Micro Manager, developed under US government funding
Micro-Manager Project Overview

µManager is software for control of microscopes. It works with almost all microscopes, cameras and peripherals on the market, and provides an easy to use interface that lets you run your microscopy-based experiments. µManager runs as a plugin to ImageJ, is Open Source, and is free. µManager is developed in Ron Vale's laboratory at UCSF and is funded by an NIH grant R01-EB007187 from the National Institute of Biomedical Imaging and Bioengineering (NBIB).​

This is not intended for toy cameras and really wants to do platform and focus control, not just an imager. Someone had the same want as us and so OpenCSVgrabber was developed, which works a treat with the camera here. (and probably with readers who have better microscope cameras)

Here it is and includes ImageJ, a java based image processing package.
https://www.micro-manager.org/wiki/Micro-Manager Project Overview
Download is 60 or so MB.
They will ask for a name and email, reason given is common with funded projects, need evidence of usage in various fields.

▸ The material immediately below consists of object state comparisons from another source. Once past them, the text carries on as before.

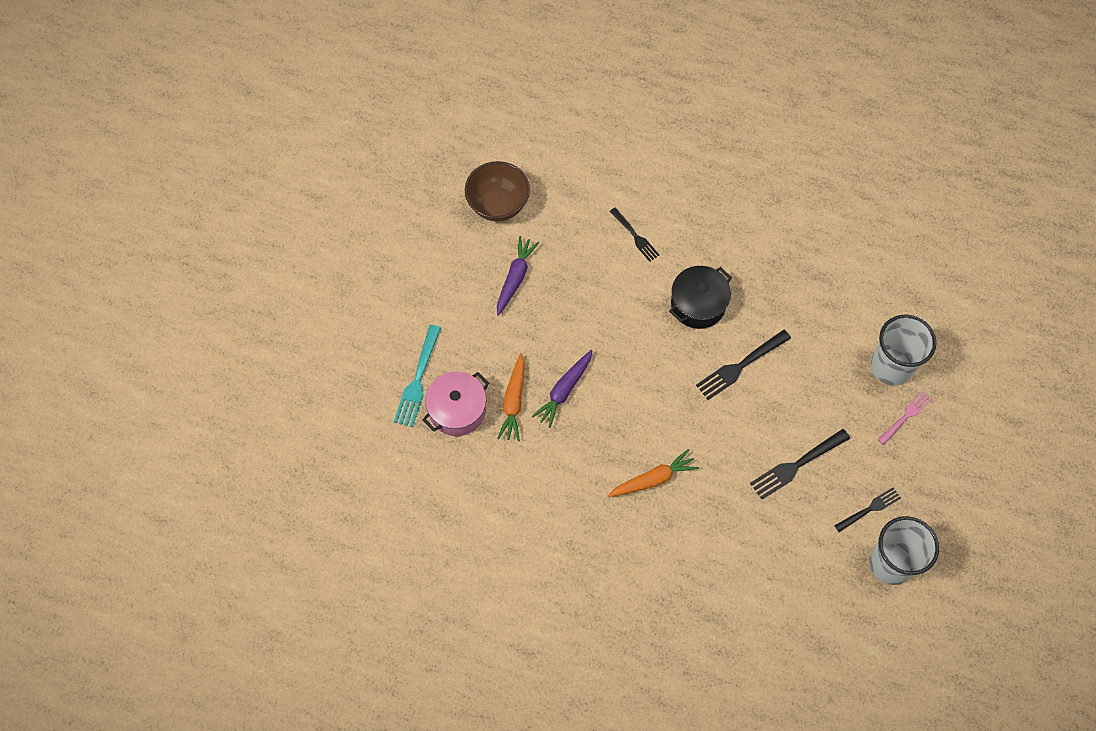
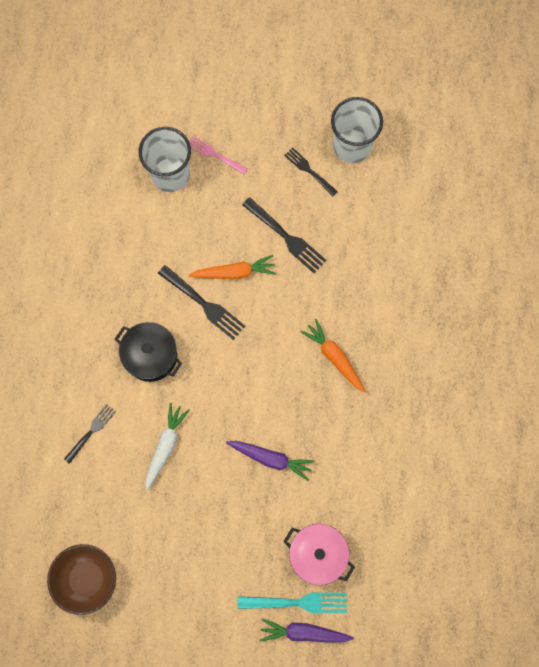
camera: 105 degrees left, 10 degrees up
(514, 402) = (294, 503): orange carrot -> orange carrot (234, 272)
(515, 278) = (165, 538): purple carrot -> purple carrot (303, 632)
(603, 298) = (165, 446): none -> white carrot

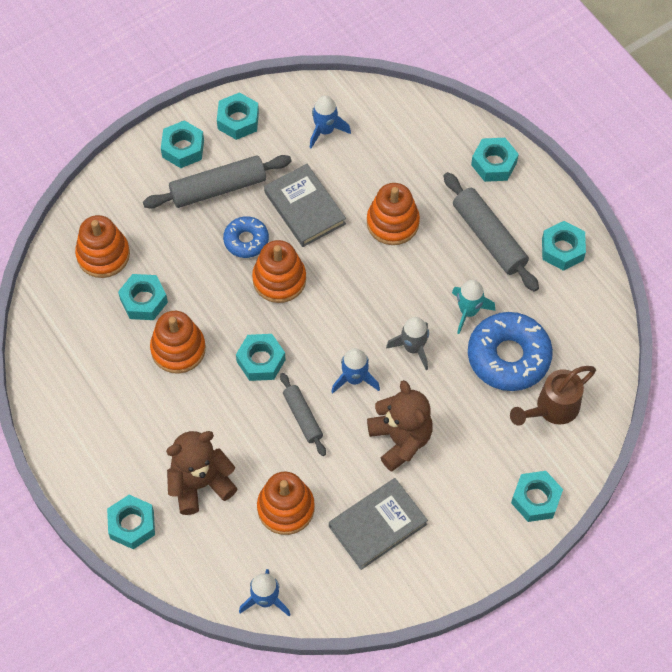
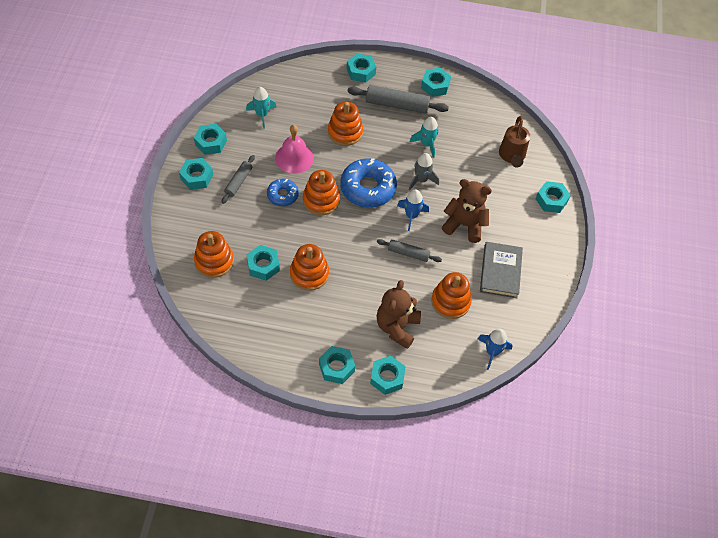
camera: 50 degrees left, 5 degrees down
(218, 188) = (238, 182): grey rolling pin -> grey rolling pin, size x0.59
(261, 361) = (357, 245): turquoise nut -> turquoise nut (336, 367)
(304, 208) = (294, 158): grey book -> pink bell
(325, 130) = (262, 115): blue rocket -> turquoise rocket
(508, 356) = (467, 149): blue donut -> blue donut (368, 188)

If you need to get the latest OpenCSVgrabber version, here are the providers, comes bundled with Micro Manager
http://www.esimagingsolutions.com/r...e-grabbers-and-web-cameras-with-micro-manager

You will need to configure MM for your camera. A wizard does this.
Plug in the camera first.
Select OpenCSVgabber, should be immediate magic, it finds the camera.
Save the configuration.

And off you go. Fair amount of learning.
It can produce stacks but without automation this is of limited use. I've tried to do this as an experiment, such as timed capture which you can see happening, adjust wait adjust wait
Works.

The camera handling is good, not a toy.

The Bresser could do with a top illuminator, possibly white LED with lens, very very bight. Ring lights are often used for detail photography.
It could also do with a lowerable stage.
Only poor side given the money is the excessive magnification when used with the camera which itself is minimal. We have what we have.

Good luck.
I'll try and remember to pop back and answer questions. Email if you have my address, can try and help.